* _Goal of the exercise_: Can you give the rows below again with "Person at" changed to "Individual at" wherever it occurs, everything else untouched and the pictures left out?
===============
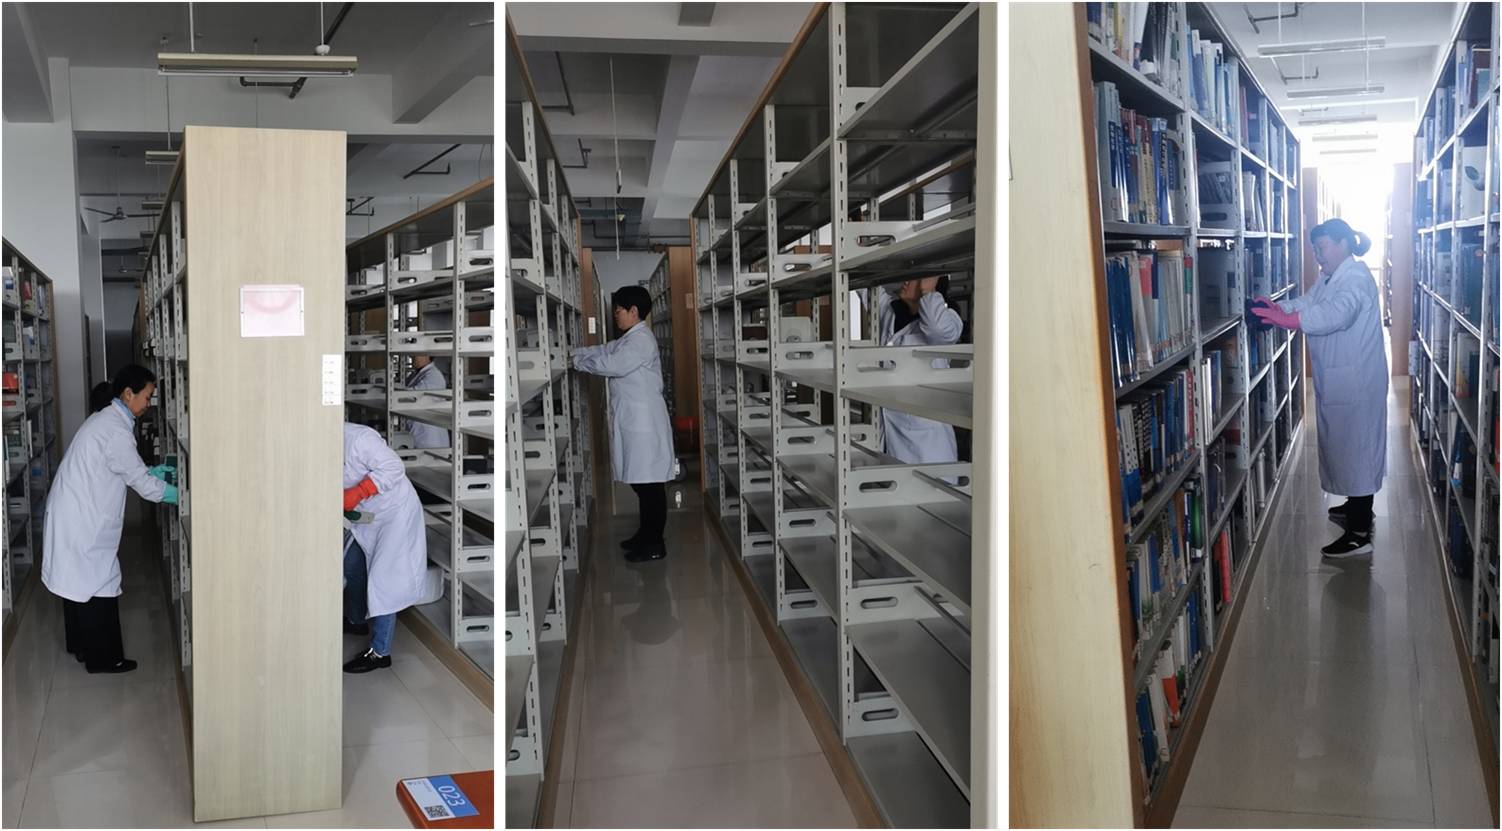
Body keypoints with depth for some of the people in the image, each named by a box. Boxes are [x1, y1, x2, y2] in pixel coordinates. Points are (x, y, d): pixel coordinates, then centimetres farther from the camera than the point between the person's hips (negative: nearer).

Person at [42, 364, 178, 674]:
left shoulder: (106, 419, 11)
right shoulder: (117, 430, -21)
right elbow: (141, 483, -17)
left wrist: (152, 471, 11)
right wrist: (183, 496, -9)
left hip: (75, 515, 10)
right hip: (83, 521, -10)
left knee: (79, 580, 20)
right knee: (99, 584, -1)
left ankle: (80, 644, 34)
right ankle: (102, 657, 9)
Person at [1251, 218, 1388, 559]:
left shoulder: (1356, 277, -19)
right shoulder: (1329, 277, 15)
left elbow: (1334, 314, -36)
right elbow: (1306, 303, 8)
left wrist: (1285, 320, -43)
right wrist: (1276, 307, -11)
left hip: (1355, 381, -10)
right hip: (1336, 378, 10)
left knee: (1356, 446, -6)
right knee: (1343, 443, 21)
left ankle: (1360, 534, -1)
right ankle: (1356, 507, 39)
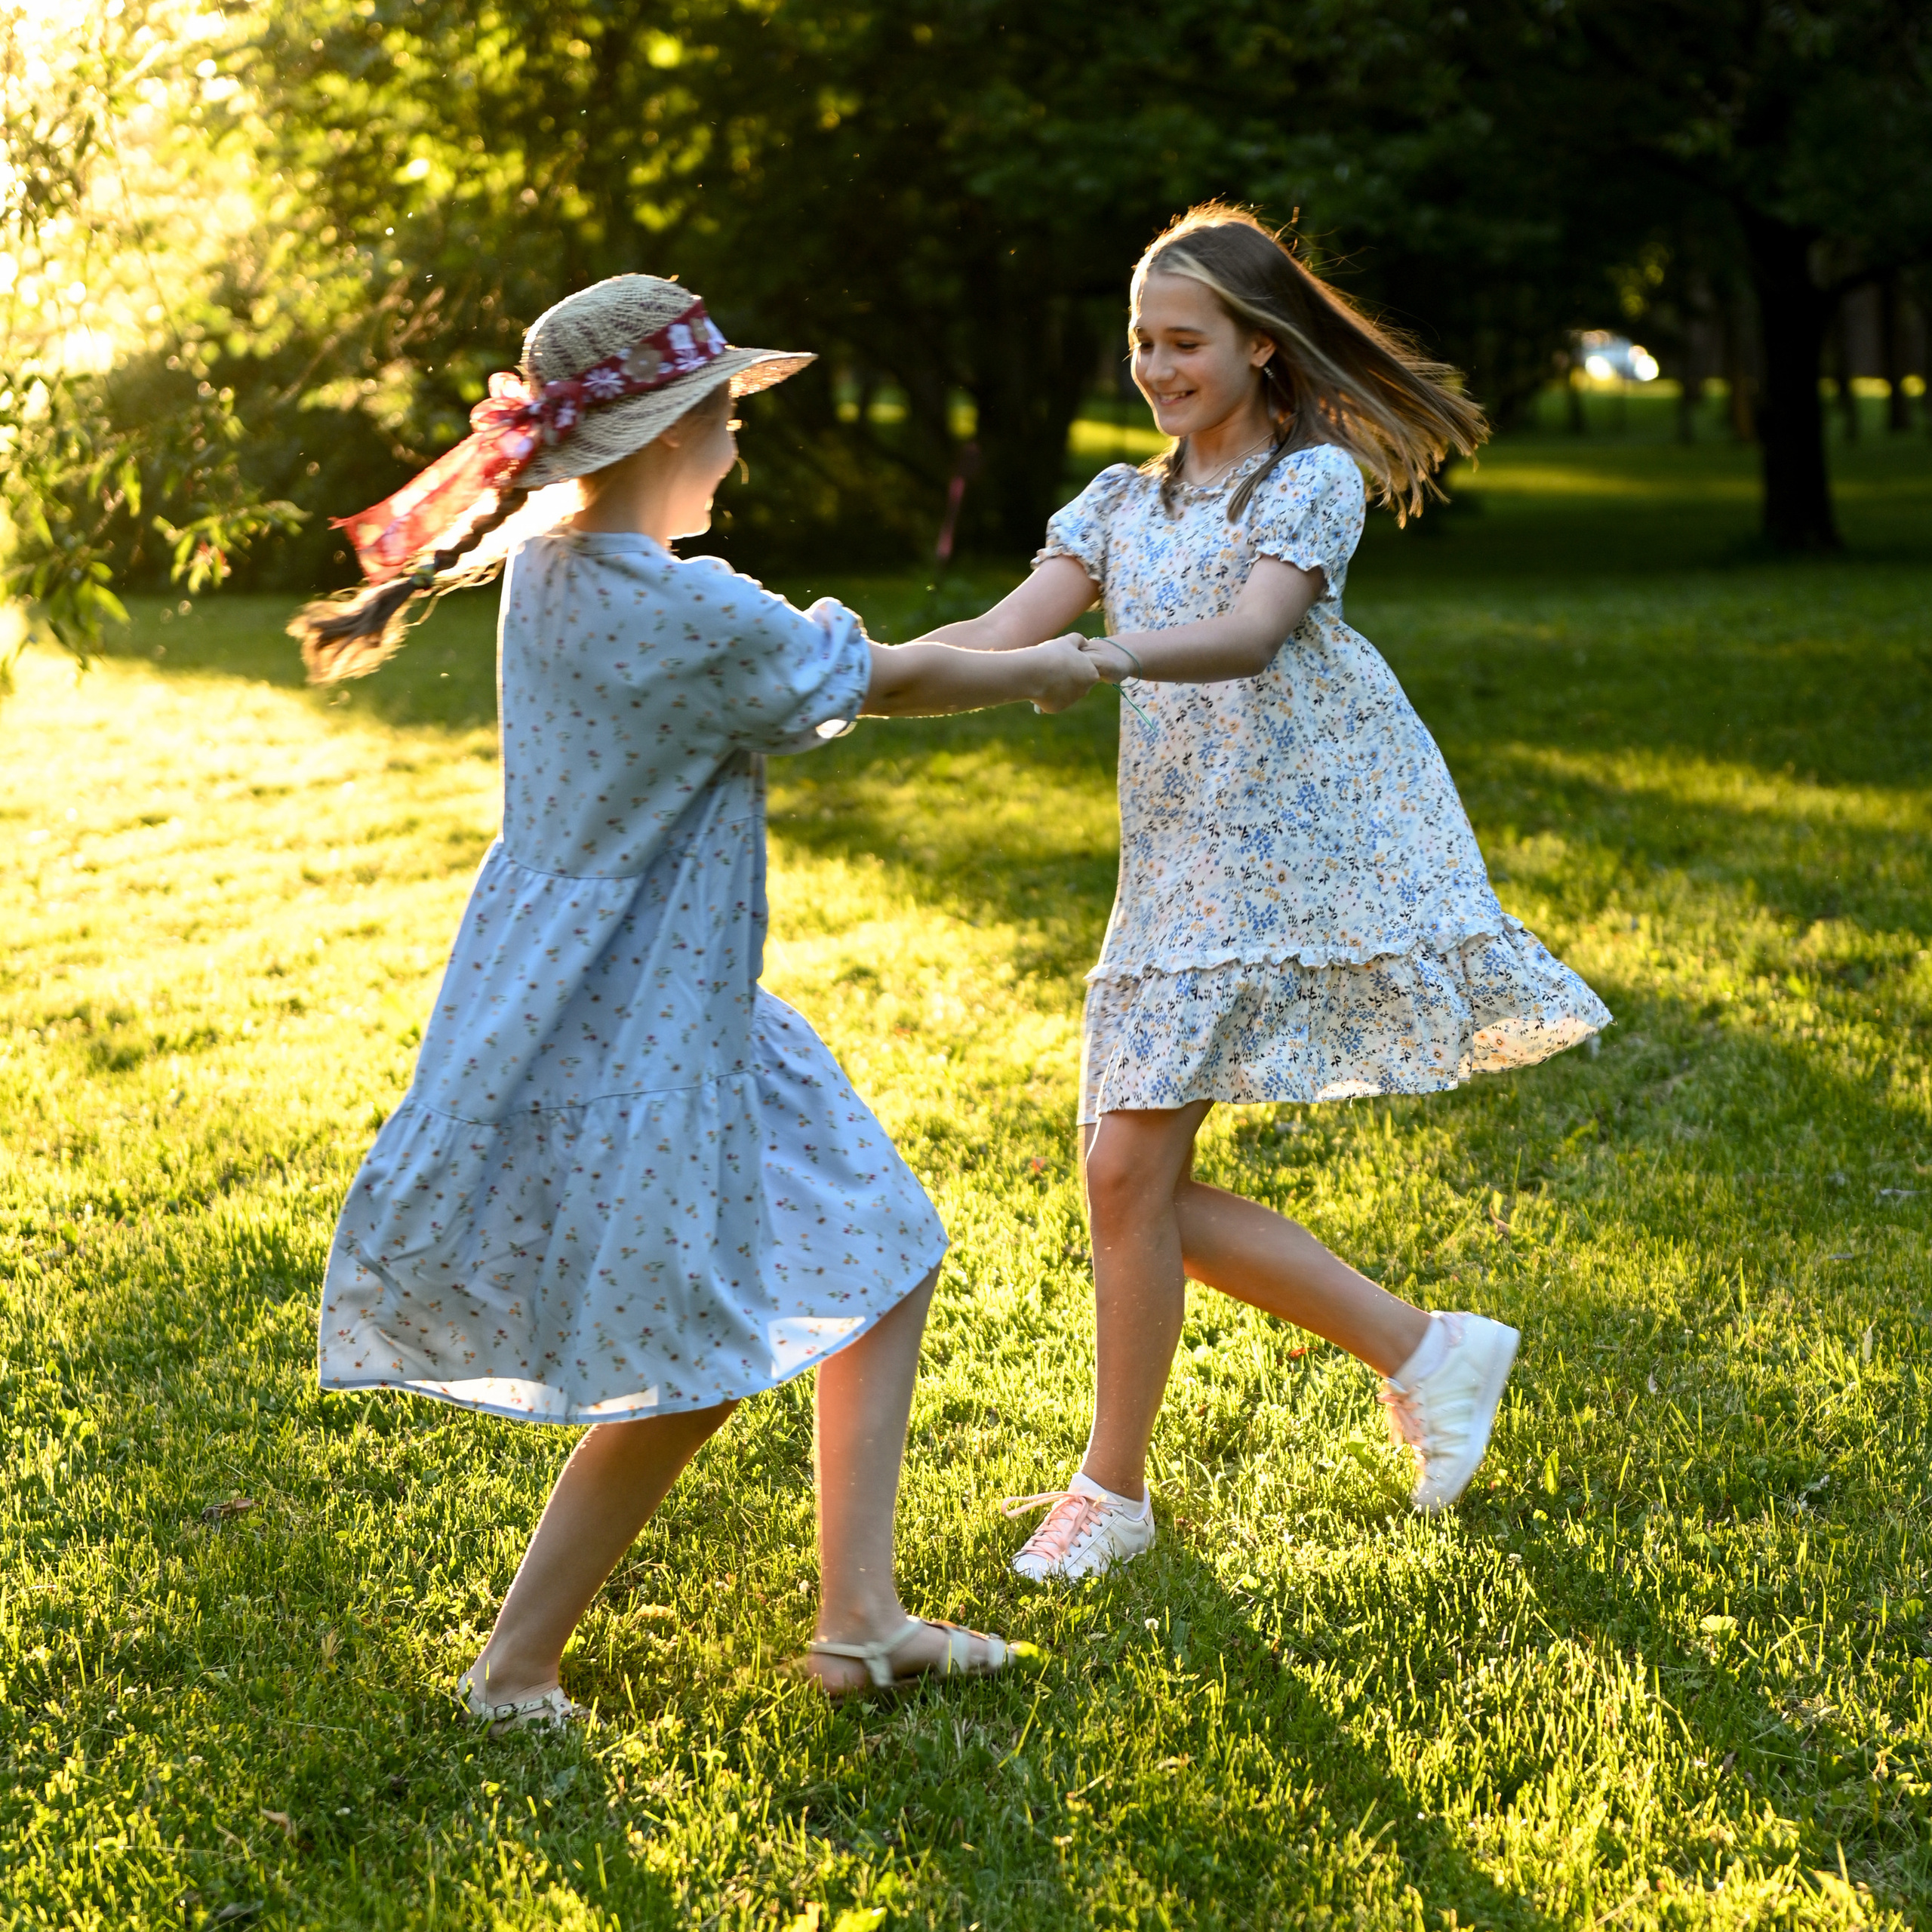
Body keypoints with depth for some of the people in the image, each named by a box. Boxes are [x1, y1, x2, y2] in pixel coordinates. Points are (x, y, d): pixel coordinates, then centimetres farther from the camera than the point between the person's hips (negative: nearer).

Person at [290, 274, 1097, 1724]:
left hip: (672, 1000, 10)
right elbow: (886, 688, -9)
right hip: (630, 1034, -10)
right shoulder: (693, 618, -24)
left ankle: (857, 1618, 18)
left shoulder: (548, 562, 2)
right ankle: (515, 1672, 15)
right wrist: (1044, 675, 9)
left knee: (883, 1260, 13)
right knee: (689, 1381, 1)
===============
* _Expected answer_:
Body keypoints with depth for some of the people in the image, each named by a box. Boxes are [x1, y1, x2, y2] in pixel coordinates. Points are (x, y, d): pixel coordinates, then centimetres farther from the camera than the point between the person's hips (negative: nearer).

Individual at [42, 364, 178, 674]:
left shoulder: (106, 419, 11)
right shoulder: (117, 430, -21)
right elbow: (141, 483, -17)
left wrist: (152, 471, 11)
right wrist: (183, 496, -9)
left hip: (75, 515, 10)
right hip: (83, 521, -10)
left knee: (79, 580, 20)
right knee: (99, 584, -1)
left ankle: (80, 644, 34)
right ankle: (102, 657, 9)
Individual at [1251, 218, 1388, 559]:
left shoulder: (1356, 277, -19)
right shoulder: (1329, 277, 15)
left elbow: (1334, 314, -36)
right elbow: (1306, 303, 8)
left wrist: (1285, 320, -43)
right wrist: (1276, 307, -11)
left hip: (1355, 381, -10)
right hip: (1336, 378, 10)
left knee: (1356, 446, -6)
right knee: (1343, 443, 21)
left ankle: (1360, 534, -1)
right ankle: (1356, 507, 39)
Body keypoints with depth for some of the people in the image, each named by a box. Boxes are [x1, y1, x2, y2] in pixel coordinates. Points are (x, y, d): pixel coordinates, then centimetres farther from the camera than the point between the person's hips (negative: nearer).

Individual at [290, 274, 1097, 1724]:
left hip: (672, 1000, 10)
right elbow: (886, 688, -9)
right hip: (630, 1034, -10)
right shoulder: (693, 618, -24)
left ankle: (857, 1618, 18)
left shoulder: (548, 562, 2)
right ankle: (515, 1672, 15)
right wrist: (1044, 675, 9)
left knee: (883, 1260, 13)
right knee: (689, 1381, 1)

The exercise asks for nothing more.